---
title: "mirai - Serialization (Arrow, ADBC, polars, torch)"
vignette: >
%\VignetteIndexEntry{mirai - Serialization (Arrow, ADBC, polars, torch)}
%\VignetteEngine{litedown::vignette}
%\VignetteEncoding{UTF-8}
---
### 1. Serialization: Arrow, polars and beyond
Native R serialization transfers data between host and daemons.
Objects accessed via external pointers cannot be serialized and normally error in mirai operations.
Using [`arrow`](https://arrow.apache.org/docs/r/) as an example:
``` r
library(mirai)
library(arrow, warn.conflicts = FALSE)
daemons(1)
everywhere(library(arrow))
x <- as_arrow_table(iris)
m <- mirai(list(a = head(x), b = "some text"), x = x)
m[]
#> 'miraiError' chr Error: Invalid
, external pointer to null
daemons(0)
```
`serial_config()` creates custom serialization configurations with functions that hook into R's native serialization mechanism for reference objects ('refhooks').

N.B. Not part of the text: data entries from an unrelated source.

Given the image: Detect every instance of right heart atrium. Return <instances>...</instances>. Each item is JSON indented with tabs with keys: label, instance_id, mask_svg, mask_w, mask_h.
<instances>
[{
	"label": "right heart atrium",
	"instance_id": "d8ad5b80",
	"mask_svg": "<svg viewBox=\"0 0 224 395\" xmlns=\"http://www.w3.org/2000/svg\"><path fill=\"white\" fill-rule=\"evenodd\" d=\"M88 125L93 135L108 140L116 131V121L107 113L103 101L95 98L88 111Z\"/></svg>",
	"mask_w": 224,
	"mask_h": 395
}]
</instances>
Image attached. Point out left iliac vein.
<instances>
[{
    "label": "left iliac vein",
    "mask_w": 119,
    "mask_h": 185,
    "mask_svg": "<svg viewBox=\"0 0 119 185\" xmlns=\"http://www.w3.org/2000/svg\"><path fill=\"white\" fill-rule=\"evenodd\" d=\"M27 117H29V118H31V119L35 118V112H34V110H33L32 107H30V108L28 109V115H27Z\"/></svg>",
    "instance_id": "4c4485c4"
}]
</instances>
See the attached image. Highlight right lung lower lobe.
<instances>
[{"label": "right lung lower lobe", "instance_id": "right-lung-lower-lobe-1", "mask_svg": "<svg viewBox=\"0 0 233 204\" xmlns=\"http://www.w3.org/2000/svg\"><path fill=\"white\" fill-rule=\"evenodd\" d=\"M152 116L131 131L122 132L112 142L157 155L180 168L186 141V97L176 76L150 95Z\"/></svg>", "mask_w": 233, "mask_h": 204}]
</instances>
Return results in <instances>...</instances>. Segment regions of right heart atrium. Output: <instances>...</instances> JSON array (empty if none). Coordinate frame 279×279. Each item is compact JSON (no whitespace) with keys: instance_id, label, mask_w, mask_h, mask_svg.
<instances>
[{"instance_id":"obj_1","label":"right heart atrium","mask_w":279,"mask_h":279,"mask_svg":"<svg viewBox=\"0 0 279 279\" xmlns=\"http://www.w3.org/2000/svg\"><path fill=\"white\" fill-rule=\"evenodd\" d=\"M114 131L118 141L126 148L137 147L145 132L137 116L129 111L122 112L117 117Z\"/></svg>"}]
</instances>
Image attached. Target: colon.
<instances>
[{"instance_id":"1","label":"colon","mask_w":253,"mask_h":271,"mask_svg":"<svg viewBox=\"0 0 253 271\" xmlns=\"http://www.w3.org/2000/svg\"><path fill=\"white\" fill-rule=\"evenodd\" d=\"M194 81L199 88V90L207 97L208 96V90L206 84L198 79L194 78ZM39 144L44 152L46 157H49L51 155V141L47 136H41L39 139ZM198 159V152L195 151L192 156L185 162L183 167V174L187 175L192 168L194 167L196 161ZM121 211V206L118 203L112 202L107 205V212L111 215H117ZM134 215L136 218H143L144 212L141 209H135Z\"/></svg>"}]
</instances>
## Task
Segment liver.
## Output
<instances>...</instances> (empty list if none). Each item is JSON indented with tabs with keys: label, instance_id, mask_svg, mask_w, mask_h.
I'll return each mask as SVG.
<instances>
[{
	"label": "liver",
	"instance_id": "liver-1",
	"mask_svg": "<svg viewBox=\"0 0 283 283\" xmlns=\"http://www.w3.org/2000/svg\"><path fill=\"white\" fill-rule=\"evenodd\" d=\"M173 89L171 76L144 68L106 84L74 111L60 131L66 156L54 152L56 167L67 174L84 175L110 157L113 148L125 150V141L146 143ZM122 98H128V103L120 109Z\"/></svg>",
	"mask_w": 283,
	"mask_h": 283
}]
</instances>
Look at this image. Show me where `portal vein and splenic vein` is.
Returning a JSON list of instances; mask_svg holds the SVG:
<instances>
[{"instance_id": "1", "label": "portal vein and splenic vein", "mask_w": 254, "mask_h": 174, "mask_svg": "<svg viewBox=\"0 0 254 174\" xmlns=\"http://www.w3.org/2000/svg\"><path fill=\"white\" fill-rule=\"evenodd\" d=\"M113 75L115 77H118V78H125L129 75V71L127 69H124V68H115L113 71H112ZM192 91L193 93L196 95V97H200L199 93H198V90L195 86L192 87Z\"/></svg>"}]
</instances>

Pass this configuration to the 'serial' argument of `daemons()`:
``` r
cfg <- serial_config(
"ArrowTabular",
arrow::write_to_raw,
function(x) arrow::read_ipc_stream(x, as_data_frame = FALSE)
)
daemons(1, serial = cfg)
everywhere(library(arrow))
m <- mirai(list(a = head(x), b = "some text"), x = x)
m[]
#> $a
#> Table
#> 6 rows x 5 columns
#> $Sepal.Length
#> $Sepal.Width
#> $Petal.Length
#> $Petal.Width
#> $Species >
#>
#> See $metadata for additional Schema metadata
#>
#> $b
#> [1] "some text"
daemons(0)
```
The arrow table now handles seamlessly, even when deeply nested in lists or other structures.
Register multiple serialization functions for different object classes.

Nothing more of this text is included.